• **SELECTED EXCERPT**

=-=-=-=-=

Is there a plan to implement protocols other than binary at an early stage?

mikanbox avatar May 29 '25 04:05 mikanbox

I found the way to connect memcached on ElastiCache Serverless with meta protcol in dalli using following command.

meta_client = Dalli::Client.new(<your endpoint>, protocol: :meta, :ssl_context => ssl_context)

I hope this will be helpful for you.

mikanbox avatar May 29 '25 08:05 mikanbox

OK, yeah we haven't removed binary protocol from dalli yet and it is still the default... but this makes sense as the cause of the issue. It is unfortunate that it didn't give more clear errors on the problem.

=-=-=-=-=

• **INSTRUCTION A**
According to the dalli thread, which protocol is still the default in dalli?
• **INSTRUCTION B**
Please proceed with the dalli thread, writing on from its last sentence.
The data after this point is separate from the dalli thread.

• **COLLECTED DATA**
=-=-=-=-=

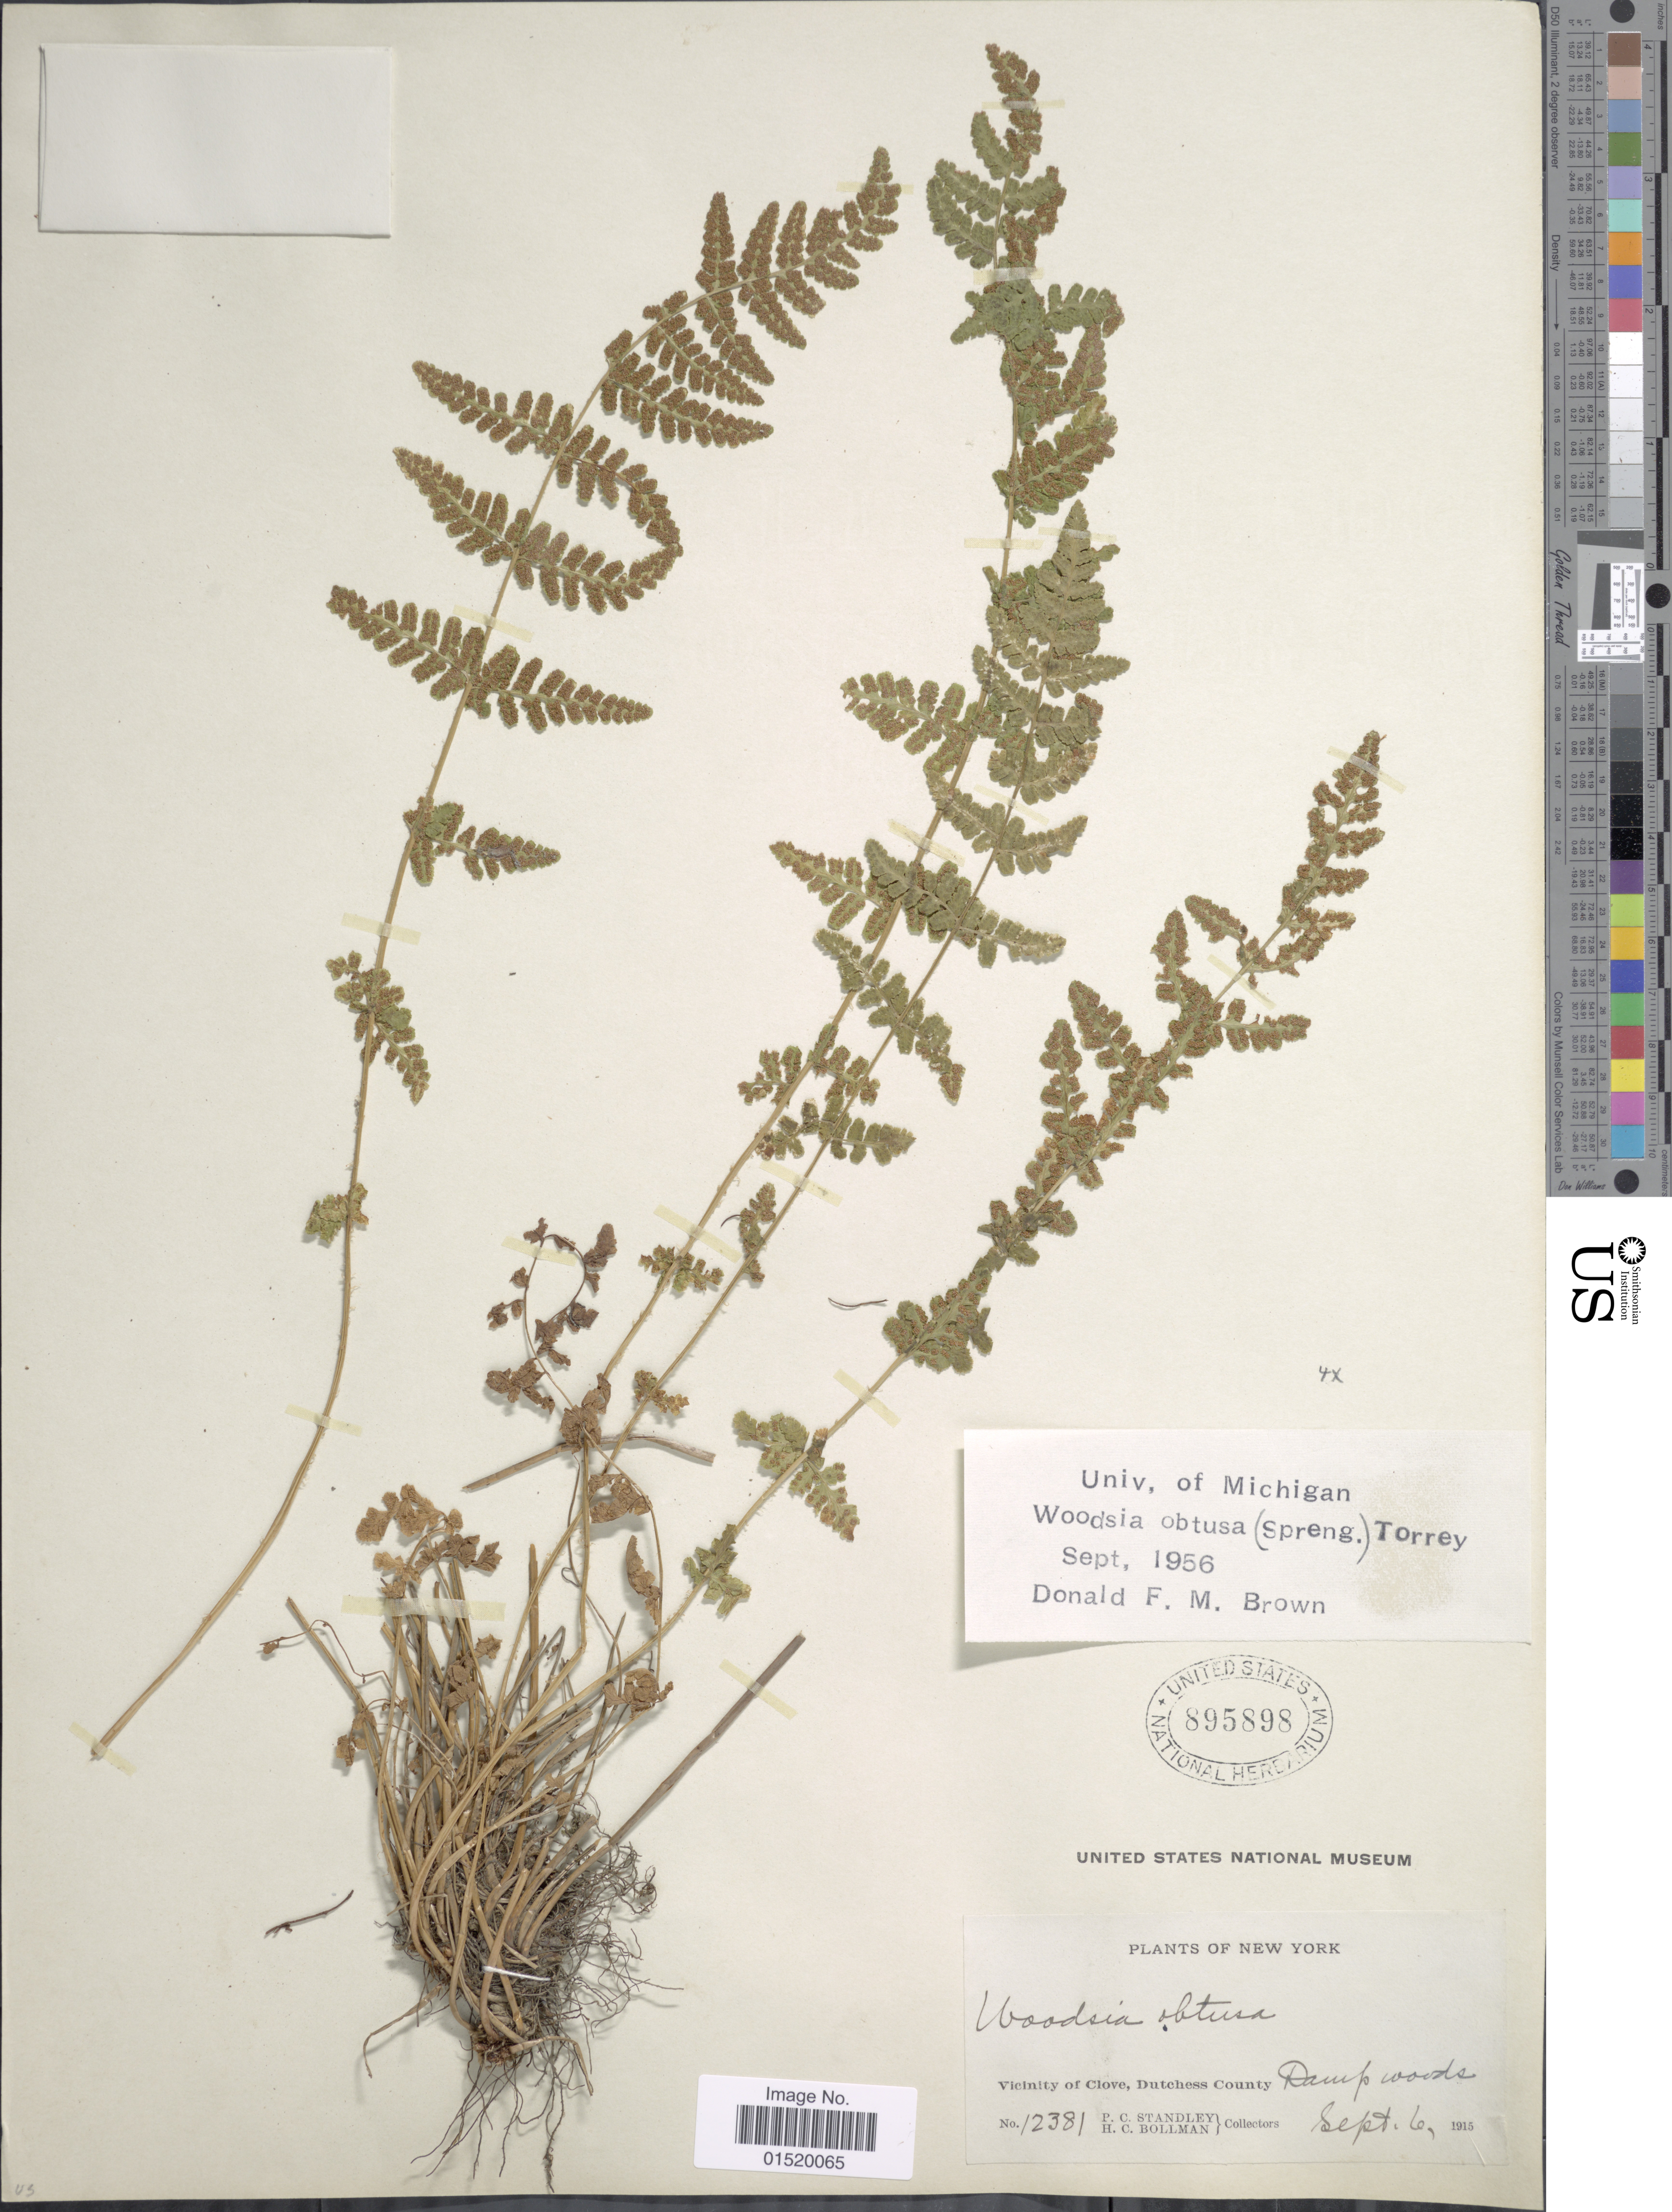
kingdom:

=-=-=-=-=

• **REPLY A**
The binary protocol.

• **REPLY B**
  • we have a branch that has removed all binary protocol, but are considering the best roll out strategy
  • I am thinking perhaps a major version bump with meta protocol as the default and finally another major bump where we remove binary entirely from the main release

Alternatively we could do that cut over as one major release and if there are bad bug fixes we could just back port them to the binary releases for X amount of time before we drop support for that release branch.

danmayer avatar Jun 13 '25 16:06 danmayer

This sounds like a good reason to start moving forward with the binary cleanup timeline as more folks will start to hit issues like this.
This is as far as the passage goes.